We only need to include sys/_atomic_subword.h on arm64 yo provide
atomic_testandset_acq_long. Add an implementation in the arm64 atomic.h
based on the existing atomic_testandset macro.
Details
- Reviewers
markj kib manu alc - Group Reviewers
arm64 - Commits
- rG713b7f1a3b6d: Add atomic_testandset_acq_* on arm64
rG02c16e2174ba: Add atomic_testandset_acq_* on arm64
Diff Detail
- Repository
- rG FreeBSD src repository
- Lint
Lint Not Applicable - Unit
Tests Not Applicable
Event Timeline
It is strange, does anybody need atomic_testand{set,clear}_rel_<type>? It seems that LSE instructions LDCLRA and LDEORA both acquire and release semantic, am I right that we end up use them?
The only user of testand{set,clear} with a barrier in the kernel is sys/dev/random/fenestrasX/fx_pool.c.
Based on the description of the LDCLRA instruction LD*A and LD*AL will have acquire semantics, LD*AL and LD*L will have release semantics, so only LD*AL will have both. With this change the kernel can use LD{SET,CLR}A, so will have acquire semantics.

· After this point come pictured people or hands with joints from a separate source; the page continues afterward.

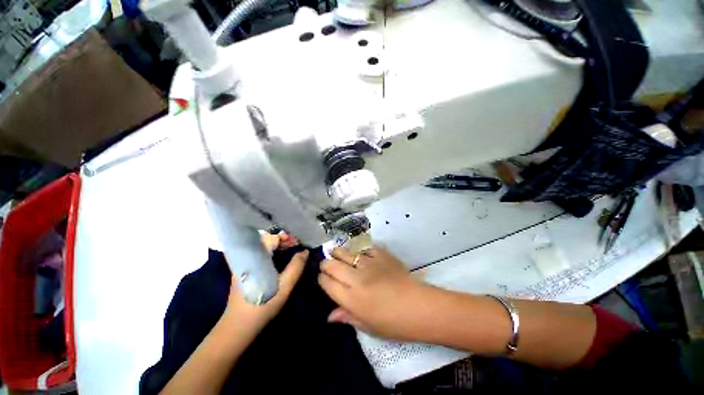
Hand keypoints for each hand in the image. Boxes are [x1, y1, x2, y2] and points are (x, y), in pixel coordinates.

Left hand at [221, 232, 307, 336]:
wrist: (239, 326)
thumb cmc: (264, 304)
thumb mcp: (285, 286)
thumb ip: (296, 267)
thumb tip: (305, 251)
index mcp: (256, 257)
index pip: (271, 238)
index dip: (286, 238)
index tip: (298, 242)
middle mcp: (247, 256)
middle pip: (266, 240)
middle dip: (283, 241)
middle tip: (296, 245)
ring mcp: (243, 263)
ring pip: (262, 246)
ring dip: (277, 246)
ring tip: (291, 250)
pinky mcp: (243, 270)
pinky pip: (259, 254)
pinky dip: (271, 252)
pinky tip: (279, 258)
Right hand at [318, 246, 430, 339]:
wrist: (419, 306)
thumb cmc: (394, 323)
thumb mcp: (368, 326)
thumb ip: (347, 317)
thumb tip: (329, 316)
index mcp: (351, 298)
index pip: (327, 283)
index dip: (321, 279)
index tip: (321, 278)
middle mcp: (356, 278)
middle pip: (333, 265)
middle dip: (326, 263)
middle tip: (326, 264)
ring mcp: (369, 263)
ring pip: (346, 252)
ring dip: (338, 252)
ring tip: (336, 252)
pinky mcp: (381, 255)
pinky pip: (365, 247)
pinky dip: (359, 247)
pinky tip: (357, 249)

Just a general comment about atomic_testandset_acq_* and similar RMW operations - I'm fairly sure that operations like this do not behave as described in atomic(9):
For example, to add two long integers ensuring that all prior loads and stores are completed before the addition is performed, use atomic_add_rel_long().
In particular, for both the LL/SC and LSE variants of the arm64 implementation, the acquire semantics apply only to the load portion of the operation. In other words, there is nothing preventing a subsequent load from being reordered with the store. But that example seems to suggest that the store will be visible before subsequent loads.

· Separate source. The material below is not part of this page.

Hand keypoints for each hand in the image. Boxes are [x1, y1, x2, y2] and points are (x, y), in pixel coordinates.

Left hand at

Oops, I meant to quote this section instead:
For example, to subtract two integers ensuring that the subtraction is completed before any subsequent loads and stores are performed, use atomic_subtract_acq_int().

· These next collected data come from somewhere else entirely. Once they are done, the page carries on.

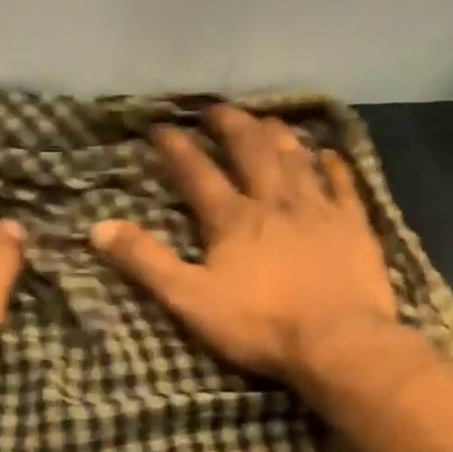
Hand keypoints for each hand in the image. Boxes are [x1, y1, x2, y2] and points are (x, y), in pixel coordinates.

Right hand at [90, 106, 398, 382]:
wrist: (337, 341)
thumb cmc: (260, 325)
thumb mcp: (189, 299)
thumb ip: (146, 262)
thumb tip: (98, 228)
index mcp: (233, 219)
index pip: (197, 173)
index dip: (177, 148)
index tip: (161, 127)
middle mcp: (275, 201)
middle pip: (251, 151)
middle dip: (231, 126)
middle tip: (217, 110)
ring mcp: (319, 210)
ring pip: (296, 159)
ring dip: (279, 136)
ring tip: (267, 119)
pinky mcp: (354, 226)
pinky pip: (344, 185)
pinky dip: (334, 166)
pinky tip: (329, 153)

The C17 standard defines _acq as
For memory_order_acquire, memory_order_acq_rel, and memory_order_seq_cst, a load operation performs an acquire operation on the affected memory location.
For me this sounds exactly as implemented, i.e. for acquire, the load portion of RWM is acquire. Symmetrically for release, the store portion of RMW is release.
There is no reordering terminology. Probably our man page requires some tweak.
There was a discussion on the arch list about this a few years ago: https://lists.freebsd.org/pipermail/freebsd-arch/2014-October/016160.html.
With LL/SC atomics we may nove a later load before the store-exclusive, but it will be a successful store as any failed store-exclusive would rerun the load-exclusive and will have acquire semantics.
The one place we need to be careful is if we have both acquire and release semantics (accesses from before and after may be reordered to be within the read-modify-write sequence, so be reordered with each other), however as we don't have these in atomic(9) it shouldn't be an issue.
Was there a discussion about specific issue Mark noted? Because the points from the mail you reference are all gone for long time. Atomic_load_acq and store_rel on x86 fully utilize TSO model provided by hardware. We also have atomic_thread_fence_XXX() primitives which provide desired memop-less fences without breaking C11 memory model.
With LL/SC atomics we may nove a later load before the store-exclusive, but it will be a successful store as any failed store-exclusive would rerun the load-exclusive and will have acquire semantics.
The one place we need to be careful is if we have both acquire and release semantics (accesses from before and after may be reordered to be within the read-modify-write sequence, so be reordered with each other), however as we don't have these in atomic(9) it shouldn't be an issue.
This is the common (allowed) issue with acq_rel operation, basically this is one of the aspects they are different from true sequentially consistent op (but there are more).
Yes, I think atomic(9) needs to be updated to reflect that acquire semantics for atomic_<op>_acq_<type>() apply specifically to the load portion of the operation. At least one consumer, smr_enter(), gets this wrong. There, the store must complete before any subsequent loads. On amd64 this is true since a load will not be reordered before a locked instruction (i.e., atomic_add_acq_int() behaves like __storeload_barrier()), but on arm64 there is no guarantee.